Dofinansowanie ma przysługiwać do nawozów mineralnych zakupionych między 1 września 2021 roku a 15 maja br. Pomocą nie jest objęte wapno nawozowe i wapno nawozowe zawierające magnez. Na nie bowiem rolnicy otrzymują inne dopłaty.
W wyliczeniu skutków budżetowych tej pomocy przyjęto, że około 7,9 mln ha upraw i 2,8 mln ha łąk i pastwisk oraz traw na gruntach ornych znajduje się w Polsce w gospodarstwach o powierzchni do 50 ha oraz że jedynie 12 405 rolników wnioskujących o płatności bezpośrednie posiada gospodarstwa rolne o powierzchni powyżej 50 ha. Dlatego też założono, że pomoc będzie ograniczona do 50 ha. Stawka pomocy do 1 ha powierzchni upraw rolnych, z wyłączeniem łąk i pastwisk oraz traw na gruntach ornych, wyniesie 500 zł. Natomiast do hektara powierzchni łąk, pastwisk i traw na gruntach ornych, z wyłączeniem powierzchni wspieranych w ramach działania rolno-środowiskowo-klimatycznego z PROW, na których obowiązuje całkowity zakaz nawożenia – 250 zł.
Jak będzie wyliczana pomoc?
Do wniosku o pomoc rolnik musi dołączyć faktury bądź ich duplikaty lub imienne dokumenty księgowe dokumentujące zakup nawozów we wskazanym okresie. Stawka pomocy będzie zależała od tego, jaka jest różnica pomiędzy ceną nawozu, jaką rolnik zapłacił od września ubiegłego roku do 15 maja bieżącego roku, a tym, ile wydał na ten nawóz, kupując go między wrześniem 2020 roku a 15 maja 2021 roku. Rolnik może to udokumentować fakturami zakupu, a jeśli ich nie ma, Agencja wyliczy tę różnicę na podstawie cen na nawozy ogłoszonych przez ministra rolnictwa w Biuletynie Informacji Publicznej.

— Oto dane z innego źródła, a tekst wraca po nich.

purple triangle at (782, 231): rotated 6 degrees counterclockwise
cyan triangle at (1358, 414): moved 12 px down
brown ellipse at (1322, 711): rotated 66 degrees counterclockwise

Wysokość pomocy nie może przekroczyć iloczynu:
deklarowanej przez rolnika we wniosku o przyznanie płatności bezpośrednich powierzchni upraw rolnych, jednak nie więcej niż 50 ha i stawki pomocy;
liczby ton nawozów mineralnych zakupionych od 1 września 2021 roku do 15 maja 2022 roku oraz różnicy ceny między tą, za jaką kupił on tonę nawozów w tym okresie, a ceną, jaką zapłacił za ten nawóz w okresie od 1 września 2020 roku do 15 maja 2021 roku.

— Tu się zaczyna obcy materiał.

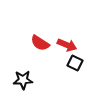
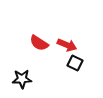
red semicircle: moved 1 px left
black star: moved 1 px left, 1 px up
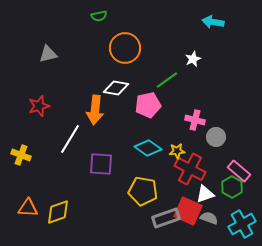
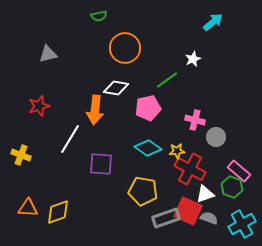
cyan arrow: rotated 130 degrees clockwise
pink pentagon: moved 3 px down
green hexagon: rotated 10 degrees counterclockwise
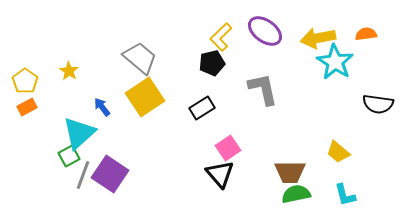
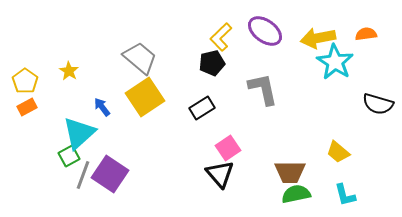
black semicircle: rotated 8 degrees clockwise
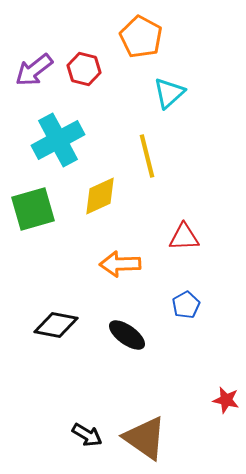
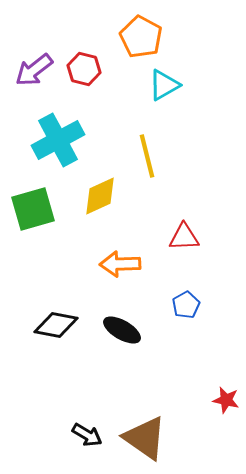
cyan triangle: moved 5 px left, 8 px up; rotated 12 degrees clockwise
black ellipse: moved 5 px left, 5 px up; rotated 6 degrees counterclockwise
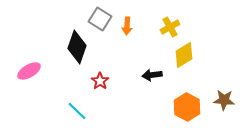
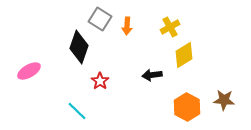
black diamond: moved 2 px right
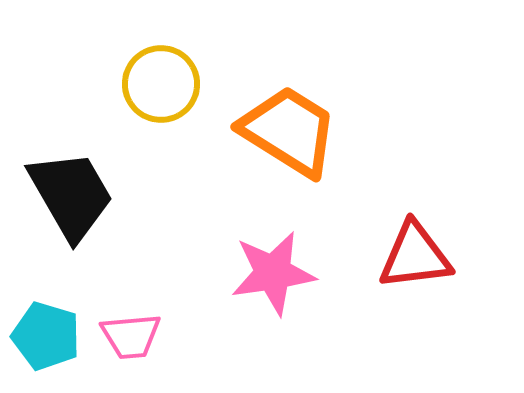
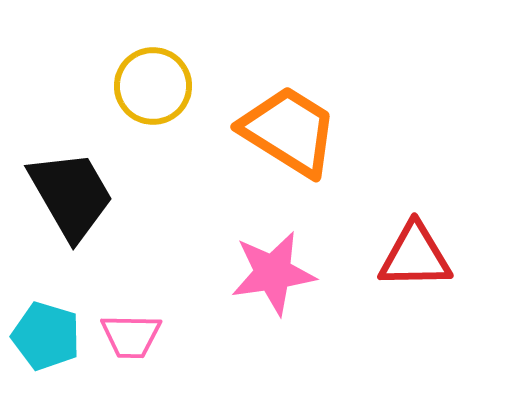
yellow circle: moved 8 px left, 2 px down
red triangle: rotated 6 degrees clockwise
pink trapezoid: rotated 6 degrees clockwise
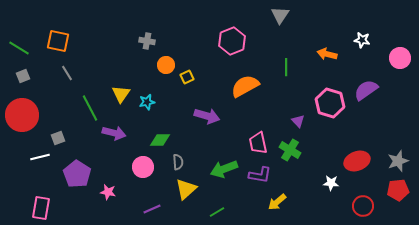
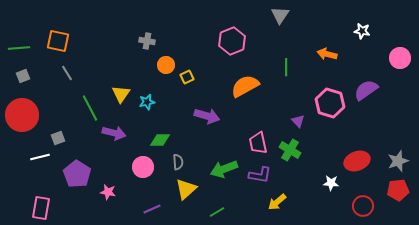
white star at (362, 40): moved 9 px up
green line at (19, 48): rotated 35 degrees counterclockwise
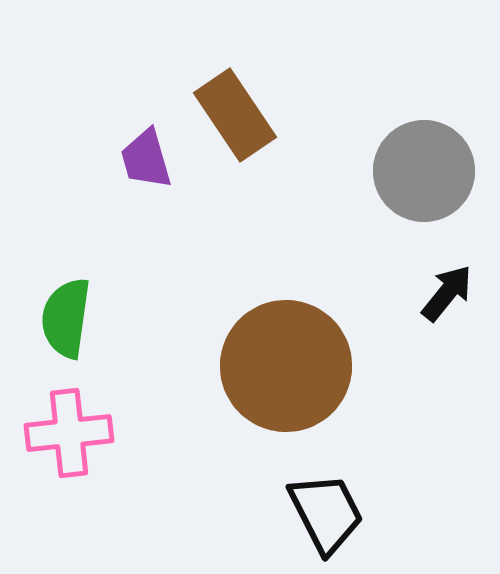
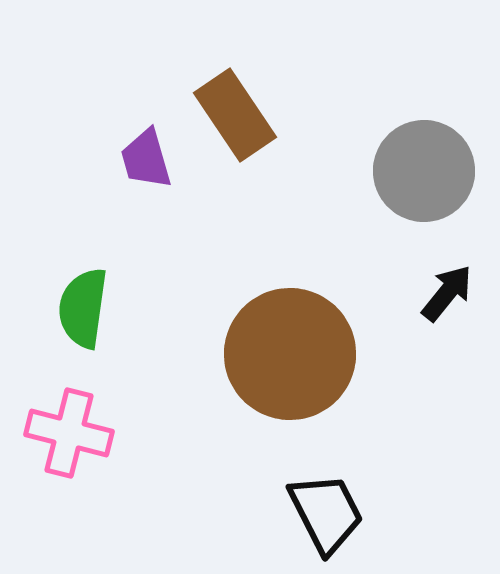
green semicircle: moved 17 px right, 10 px up
brown circle: moved 4 px right, 12 px up
pink cross: rotated 20 degrees clockwise
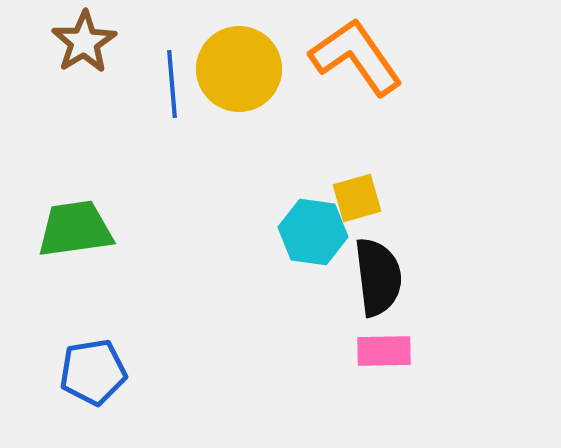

Jeśliby resort rolnictwa posiłkował się cenami nawozów podawanymi przez GUS, to np. w marcu ubiegłego roku tona mocznika w workach 500-kilogramowych kosztowała 1654 zł, saletry amonowej – 1266 zł, a saletrzaku – 1139 zł. Gdyby te ceny odnieść do cen hurtowych nawozów publikowanych od 9 marca br. przez Agrochem Puławy, te nowe są odpowiednio o 3950 zł/t, 3134 zł/t oraz o 3160 zł/t wyższe. Trzeba sobie jednak zdawać sprawę z tego, że cennik Agrochem Puławy to nie wyrocznia, a jeśli rolnicy chcą kupić teraz nawozy, to o takich cenach mogą tylko już pomarzyć.
W przypadku gdy ze złożonych wniosków o pomoc będzie wynikać, że zapotrzebowanie na tę pomoc przekracza łącznie 3,9 mld zł, wysokość pomocy będzie obliczana z uwzględnieniem współczynnika korygującego.